When Uniloc's expert was asked in his testimony about his basis for using the 25 percent rule, he
answered that it is "widely accepted" and that he has seen it used by others. But he offered no testimony
tying the 25 percent rate to the specific parties or technology at issue in this case.
"[The expert's] starting point of a 25 percent royalty had no relation to the facts of the case,
and as such, was arbitrary, unreliable, and irrelevant," Judge Linn wrote. "The use of such a rule fails
to pass muster under Daubert and taints the jury's damages calculation."

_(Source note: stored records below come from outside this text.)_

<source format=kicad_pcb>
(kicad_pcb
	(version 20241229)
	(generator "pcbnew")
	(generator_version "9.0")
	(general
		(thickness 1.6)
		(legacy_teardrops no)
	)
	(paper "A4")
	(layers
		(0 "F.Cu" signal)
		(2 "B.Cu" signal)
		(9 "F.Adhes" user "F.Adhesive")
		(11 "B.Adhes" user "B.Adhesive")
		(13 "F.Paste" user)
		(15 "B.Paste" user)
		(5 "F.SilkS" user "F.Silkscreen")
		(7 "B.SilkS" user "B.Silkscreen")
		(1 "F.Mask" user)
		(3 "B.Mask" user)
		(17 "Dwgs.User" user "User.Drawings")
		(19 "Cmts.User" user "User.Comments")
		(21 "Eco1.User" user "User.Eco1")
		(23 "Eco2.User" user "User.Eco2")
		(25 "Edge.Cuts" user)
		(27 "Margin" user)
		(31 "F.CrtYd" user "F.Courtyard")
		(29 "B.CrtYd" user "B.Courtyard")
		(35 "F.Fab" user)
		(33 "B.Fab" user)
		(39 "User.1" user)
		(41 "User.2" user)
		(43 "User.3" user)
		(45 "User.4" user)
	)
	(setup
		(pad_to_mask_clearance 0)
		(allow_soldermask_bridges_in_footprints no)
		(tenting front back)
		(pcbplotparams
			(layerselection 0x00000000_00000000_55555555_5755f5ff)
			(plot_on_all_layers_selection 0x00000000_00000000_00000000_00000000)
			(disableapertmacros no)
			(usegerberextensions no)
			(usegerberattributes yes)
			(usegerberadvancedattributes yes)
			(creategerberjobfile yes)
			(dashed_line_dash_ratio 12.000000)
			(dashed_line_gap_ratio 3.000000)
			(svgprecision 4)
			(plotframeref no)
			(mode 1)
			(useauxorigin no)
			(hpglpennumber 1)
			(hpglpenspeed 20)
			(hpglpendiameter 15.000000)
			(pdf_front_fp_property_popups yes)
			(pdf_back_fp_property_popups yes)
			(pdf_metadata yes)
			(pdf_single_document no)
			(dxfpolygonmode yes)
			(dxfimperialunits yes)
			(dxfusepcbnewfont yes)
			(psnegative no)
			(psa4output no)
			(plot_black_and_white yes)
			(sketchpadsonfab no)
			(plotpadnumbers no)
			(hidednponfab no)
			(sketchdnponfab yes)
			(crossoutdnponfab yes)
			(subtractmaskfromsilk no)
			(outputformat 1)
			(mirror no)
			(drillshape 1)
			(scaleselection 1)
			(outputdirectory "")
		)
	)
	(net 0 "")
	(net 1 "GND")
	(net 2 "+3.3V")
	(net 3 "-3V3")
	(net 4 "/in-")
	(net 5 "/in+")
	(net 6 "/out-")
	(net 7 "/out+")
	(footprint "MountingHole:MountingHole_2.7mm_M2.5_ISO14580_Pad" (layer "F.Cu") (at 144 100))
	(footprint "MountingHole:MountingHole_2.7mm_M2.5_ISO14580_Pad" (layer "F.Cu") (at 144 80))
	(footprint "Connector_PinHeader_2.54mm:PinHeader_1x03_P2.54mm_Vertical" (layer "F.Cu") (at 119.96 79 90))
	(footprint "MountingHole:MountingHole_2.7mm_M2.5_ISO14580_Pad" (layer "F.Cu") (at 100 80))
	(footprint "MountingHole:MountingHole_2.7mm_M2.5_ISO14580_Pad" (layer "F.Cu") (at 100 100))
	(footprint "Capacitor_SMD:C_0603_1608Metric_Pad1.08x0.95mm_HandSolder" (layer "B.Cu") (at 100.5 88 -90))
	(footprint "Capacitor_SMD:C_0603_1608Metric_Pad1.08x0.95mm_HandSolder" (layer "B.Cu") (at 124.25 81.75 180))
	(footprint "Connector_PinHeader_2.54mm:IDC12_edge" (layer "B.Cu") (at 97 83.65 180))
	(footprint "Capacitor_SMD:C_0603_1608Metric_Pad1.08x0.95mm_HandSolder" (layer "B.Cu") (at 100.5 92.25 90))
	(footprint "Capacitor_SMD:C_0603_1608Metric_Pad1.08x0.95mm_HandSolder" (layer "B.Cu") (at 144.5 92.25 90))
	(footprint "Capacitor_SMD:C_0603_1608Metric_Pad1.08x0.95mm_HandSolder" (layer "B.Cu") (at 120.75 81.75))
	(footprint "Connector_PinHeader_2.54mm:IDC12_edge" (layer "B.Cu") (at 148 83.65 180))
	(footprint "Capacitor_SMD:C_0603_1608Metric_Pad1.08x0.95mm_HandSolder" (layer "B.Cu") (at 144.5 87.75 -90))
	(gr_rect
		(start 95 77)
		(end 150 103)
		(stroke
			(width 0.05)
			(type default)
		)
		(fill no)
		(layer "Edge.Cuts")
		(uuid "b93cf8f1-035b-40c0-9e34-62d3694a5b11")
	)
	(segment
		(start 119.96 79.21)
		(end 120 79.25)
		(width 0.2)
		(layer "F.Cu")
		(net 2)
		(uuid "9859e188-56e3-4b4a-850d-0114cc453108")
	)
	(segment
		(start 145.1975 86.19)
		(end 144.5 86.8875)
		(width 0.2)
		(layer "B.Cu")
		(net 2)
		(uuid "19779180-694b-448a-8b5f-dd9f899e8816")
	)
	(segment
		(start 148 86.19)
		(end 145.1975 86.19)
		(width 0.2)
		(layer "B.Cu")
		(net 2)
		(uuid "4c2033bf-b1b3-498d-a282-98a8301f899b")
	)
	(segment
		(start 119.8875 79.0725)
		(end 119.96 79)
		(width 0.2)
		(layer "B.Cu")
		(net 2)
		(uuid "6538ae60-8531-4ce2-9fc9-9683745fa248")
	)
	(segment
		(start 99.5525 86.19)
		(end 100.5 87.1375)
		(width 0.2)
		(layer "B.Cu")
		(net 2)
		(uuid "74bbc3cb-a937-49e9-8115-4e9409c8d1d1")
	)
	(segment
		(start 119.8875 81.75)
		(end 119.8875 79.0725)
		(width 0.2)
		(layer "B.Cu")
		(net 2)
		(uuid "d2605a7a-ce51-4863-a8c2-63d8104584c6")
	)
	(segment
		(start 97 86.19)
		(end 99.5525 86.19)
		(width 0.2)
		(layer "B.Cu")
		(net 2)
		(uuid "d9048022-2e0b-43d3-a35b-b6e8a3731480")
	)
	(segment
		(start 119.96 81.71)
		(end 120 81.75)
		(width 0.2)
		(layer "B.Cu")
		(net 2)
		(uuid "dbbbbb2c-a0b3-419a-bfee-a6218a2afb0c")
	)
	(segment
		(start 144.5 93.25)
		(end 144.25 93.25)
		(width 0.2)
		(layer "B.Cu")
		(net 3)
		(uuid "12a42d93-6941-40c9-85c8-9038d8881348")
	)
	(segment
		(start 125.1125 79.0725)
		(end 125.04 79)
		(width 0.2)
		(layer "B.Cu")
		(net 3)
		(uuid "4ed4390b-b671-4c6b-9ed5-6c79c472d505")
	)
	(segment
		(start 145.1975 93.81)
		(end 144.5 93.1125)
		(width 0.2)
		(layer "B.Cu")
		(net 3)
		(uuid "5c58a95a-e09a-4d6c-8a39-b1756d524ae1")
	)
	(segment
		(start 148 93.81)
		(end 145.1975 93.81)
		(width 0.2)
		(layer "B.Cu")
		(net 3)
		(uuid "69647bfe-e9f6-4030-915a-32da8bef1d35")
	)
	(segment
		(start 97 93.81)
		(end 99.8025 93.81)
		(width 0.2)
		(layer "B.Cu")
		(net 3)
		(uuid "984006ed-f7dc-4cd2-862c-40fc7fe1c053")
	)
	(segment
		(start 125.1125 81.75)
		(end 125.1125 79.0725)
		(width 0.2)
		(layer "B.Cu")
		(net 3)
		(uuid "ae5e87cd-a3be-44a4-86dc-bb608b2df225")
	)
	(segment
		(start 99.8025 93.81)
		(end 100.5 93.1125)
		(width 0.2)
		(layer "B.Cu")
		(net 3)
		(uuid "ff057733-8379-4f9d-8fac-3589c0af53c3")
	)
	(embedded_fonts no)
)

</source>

Guidelines for Future Cases
For lawyers and experts alike in patent litigation, the Federal Circuit's unequivocal rejection of
the 25 percent rule may have them heading back to the drawing board with regard to damages estimates
in other cases. Fortunately, the court offered guidance as to what types of evidence they can use going
forward.
"To be admissible, expert testimony on a reasonable royalty rate must ‘carefully tie proof of damages
to the claimed invention's footprint in the market place,'" the court said, quoting from its earlier
opinion involving reasonable royalty rates, ResQNet.com, Inc. v. Lansa, Inc., 594 F.3d 860
(Fed. Cir. 2010).
For more on the ResQNet case, see the previous Bullseye article,
Top 10 Expert Rulings of 2010.
As it has done before, the court expressly sanctioned the use of the so-called Georgia-Pacific
factors, a set of considerations for calculating a reasonable royalty derived from the opinion,
Georgia-Pacific Corp. v. U.S. Plywood Corp., 318 F. Supp. 1116 (S.D.N.Y. 1970).

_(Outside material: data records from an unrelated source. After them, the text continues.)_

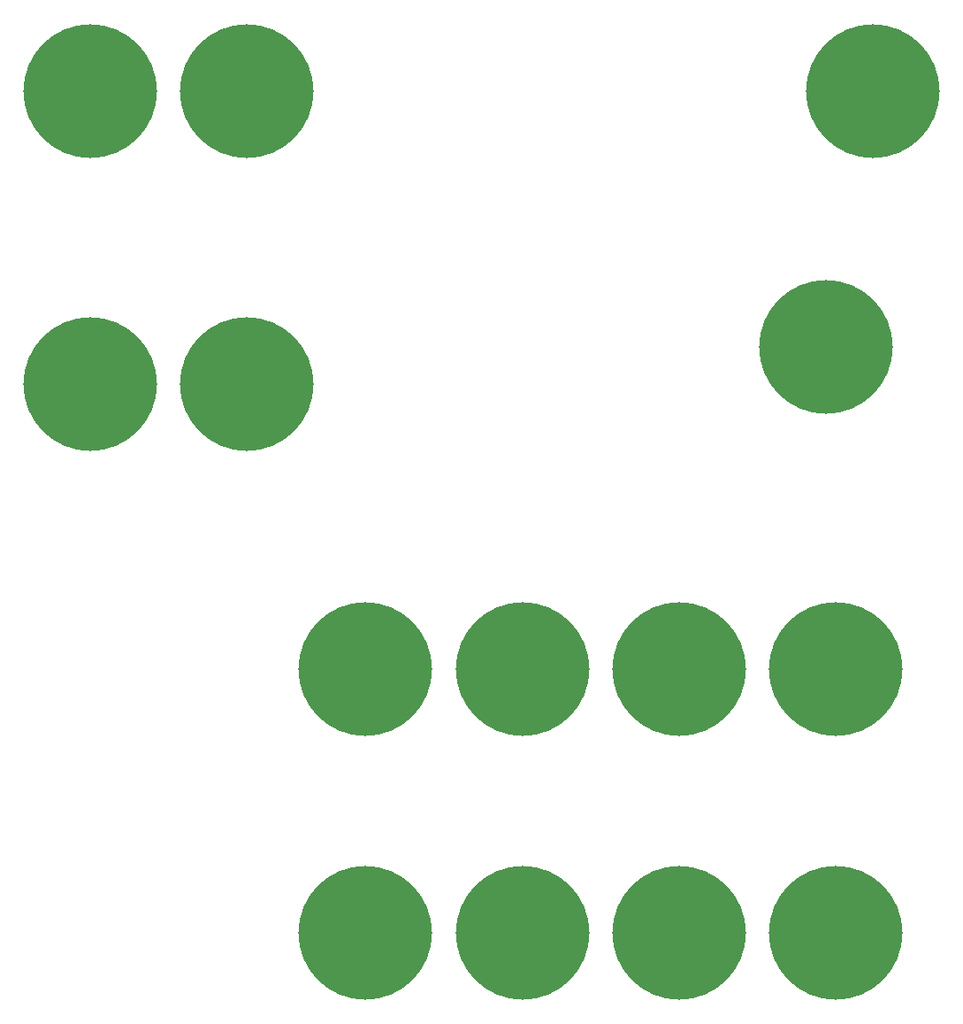
<source format=gbr>
%TF.GenerationSoftware,KiCad,Pcbnew,7.0.9*%
%TF.CreationDate,2024-04-28T21:16:15+01:00*%
%TF.ProjectId,Esp32EduModular-Panel,45737033-3245-4647-954d-6f64756c6172,rev?*%
%TF.SameCoordinates,Original*%
%TF.FileFunction,Copper,L1,Top*%
%TF.FilePolarity,Positive*%
%FSLAX46Y46*%
G04 Gerber Fmt 4.6, Leading zero omitted, Abs format (unit mm)*
G04 Created by KiCad (PCBNEW 7.0.9) date 2024-04-28 21:16:15*
%MOMM*%
%LPD*%
G01*
G04 APERTURE LIST*
%TA.AperFunction,ComponentPad*%
%ADD10C,12.800562*%
%TD*%
G04 APERTURE END LIST*
D10*
%TO.P,H5,1,1*%
%TO.N,GND*%
X103900000Y-111800000D03*
%TD*%
%TO.P,H8,1,1*%
%TO.N,GND*%
X62500000Y-84500000D03*
%TD*%
%TO.P,H14,1,1*%
%TO.N,GND*%
X133900000Y-137000000D03*
%TD*%
%TO.P,H4,1,1*%
%TO.N,GND*%
X77500000Y-56500000D03*
%TD*%
%TO.P,H1,1,1*%
%TO.N,GND*%
X133000000Y-81000000D03*
%TD*%
%TO.P,H9,1,1*%
%TO.N,GND*%
X77500000Y-84500000D03*
%TD*%
%TO.P,H3,1,1*%
%TO.N,GND*%
X88900000Y-111800000D03*
%TD*%
%TO.P,H12,1,1*%
%TO.N,GND*%
X103900000Y-137000000D03*
%TD*%
%TO.P,H10,1,1*%
%TO.N,GND*%
X133900000Y-111800000D03*
%TD*%
%TO.P,H6,1,1*%
%TO.N,GND*%
X137500000Y-56500000D03*
%TD*%
%TO.P,H13,1,1*%
%TO.N,GND*%
X118900000Y-137000000D03*
%TD*%
%TO.P,H7,1,1*%
%TO.N,GND*%
X118900000Y-111800000D03*
%TD*%
%TO.P,H11,1,1*%
%TO.N,GND*%
X88900000Y-137000000D03*
%TD*%
%TO.P,H2,1,1*%
%TO.N,GND*%
X62500000Y-56500000D03*
%TD*%
M02*

</source>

"In particular, factors 1 and 2 – looking at royalties paid or received in licenses for the patent
in suit or in comparable licenses – and factor 12 – looking at the portion of profit that may be customarily
allowed in the particular business for the use of the invention or similar inventions – remain valid
and important factors in the determination of a reasonable royalty rate."

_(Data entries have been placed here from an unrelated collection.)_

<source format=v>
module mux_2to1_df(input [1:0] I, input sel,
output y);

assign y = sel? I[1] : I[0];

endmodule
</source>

Even so, the court cautioned that any evidence involving these factors "must be tied to the relevant
facts and circumstances of the particular case at issue and the hypothetical negotiations that would
have taken place in light of those facts and circumstances at the relevant time."
Use of ‘Entire Market Value Rule'
In a separate section of its opinion, the court discussed the expert's use of Microsoft's gross revenue
as a "check" on the reasonableness of his royalty rate. The court concluded that the expert's use of
the "entire market value rule" was improper and should not have been admitted into evidence.
While not rejecting the rule outright, the court said that it applies only to cases in which the
patented feature creates the "basis for customer demand" or "the value of the component parts." In this
case, the product-activation technology played no part in creating customer demand—to the contrary,
it was there to protect Microsoft against pirated use of its products.
It did not matter that the expert used the rule only as a check and not as his primary method of
calculating damages, the court said, because it contributed to the overall legitimacy of the expert's
conclusion. "Even if the jury's damages calculation was not based wholly on the entire market value
check, the award was supported in part by the faulty foundation of the entire market value."
The Federal Circuit's ruling sends the case back to U.S. District Court in Rhode Island, where there
will be a new trial on the issue of damages.
Uniloc USA, Inc. v. Microsoft Corporation, ___ F.3d ___ (Fed. Cir. Jan. 4, 2011).